Les anecdotes sont nombreuses et font donc tout le sel de cette autobiographie. Le cinéaste japonais ne manque ainsi pas l’occasion de faire preuve de dérision et de malice, ou peut-être même d’exaspération, en racontant la critique européenne qui lui parlait avec son premier film Maborosi d’une esthétique à la japonaise, qui serait la recherche du « zen », qui ferait écho à la composition d’un haïku ou d’autres préjugés invraisemblables sur ce que doit représenter un film japonais. C’est à cette occasion qu’il dit réaliser la différence de perception dans chaque pays, à l’image de ce distributeur français qui lui disait regretter que After Life ne fasse pas assez « asiatique ». Les festivals, de manière générale, sont des exercices qu’il affectionne, mais il s’étend largement sur le Festival International du Film de Tokyo (TIFF) sur lequel il porte un avis amer : mauvaise gestion, incapacité à accueillir convenablement les cinéastes étrangers, difficulté à célébrer le cinéma dans une ville qu’il estime impraticable et méconnaissance de ce que doit être un festival. Plus généralement, il pointe du doigt le problème du cinéma japonais et de sa production, estimant que le gouvernement devrait apporter plus de soutien aux jeunes cinéastes afin de valoriser ce pan de la culture japonaise. Il prend en exemple le Centre national du cinéma et de l’image animée (CNC) en France, rappelant très justement que son système de subvention permet de valoriser le cinéma français même si le système est imparfait. D’autres anecdotes sont plus personnelles, comme son aversion pour la génération des « boomers » qui reprochaient tout aux jeunes générations sans rien faire pour leurs descendants, ou ses liens très personnels avec ses films, comme l’hommage à sa mère dans Still Walking, en disant à quel point son décès avait précipité son besoin de réaliser ce film.

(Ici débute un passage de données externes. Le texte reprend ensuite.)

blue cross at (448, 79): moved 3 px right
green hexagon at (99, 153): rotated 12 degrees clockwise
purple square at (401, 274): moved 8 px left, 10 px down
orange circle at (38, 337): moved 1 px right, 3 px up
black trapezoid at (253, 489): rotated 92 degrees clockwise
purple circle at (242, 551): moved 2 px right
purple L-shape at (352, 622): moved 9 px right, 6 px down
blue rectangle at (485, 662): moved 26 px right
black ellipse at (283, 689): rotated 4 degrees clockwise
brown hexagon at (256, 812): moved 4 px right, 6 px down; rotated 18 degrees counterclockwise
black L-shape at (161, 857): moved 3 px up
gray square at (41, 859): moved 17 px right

Quand je tourne mes films de Hirokazu Kore-eda est une œuvre passionnante, un livre-témoin après plus de vingt ans de carrière où le cinéaste japonais a tout connu. Ce qui en ressort c’est son formidable appétit pour les nouvelles expériences, on découvre un cinéaste animé par un curiosité sans limite, un trait de personnalité hérité de ses années à la télévision. C’est là qu’il apprend l’idée de justice sociale et oriente son intérêt vers ceux que la société a oublié, les « invisible people » qu’évoquait Cate Blanchett en lui remettant la Palme d’or à Cannes. Ses connaissances du cinéma sont encyclopédiques et sa manière de l’aborder, de raconter ses tournages et ses effets recherchés apportent une lumière formidable sur sa filmographie. Plus généralement, sa connaissance de « l’envers du décor » de la production japonaise offre un regard rare pour nous qui apprécions le cinéma japonais. Il serait bien dommage de s’en passer, d’autant plus que sa manière de raconter les choses, même les plus tristes, repose toujours sur un ton plein de retenu et de tendresse. Quant à la traduction des éditions Atelier Akatombo par Saeko Takahashi et Stéphane de Torquat, elle est excellente, mais l’éditeur a laissé passer de nombreuses fautes de frappes qui ne sont pas à la hauteur de cette belle édition reliée, dont le texte est agrémenté de quelques images de tournage. On s’en accommode tout de même car lorsque Hirokazu Kore-eda parle de cinéma, on se tait, on écoute et on apprécie.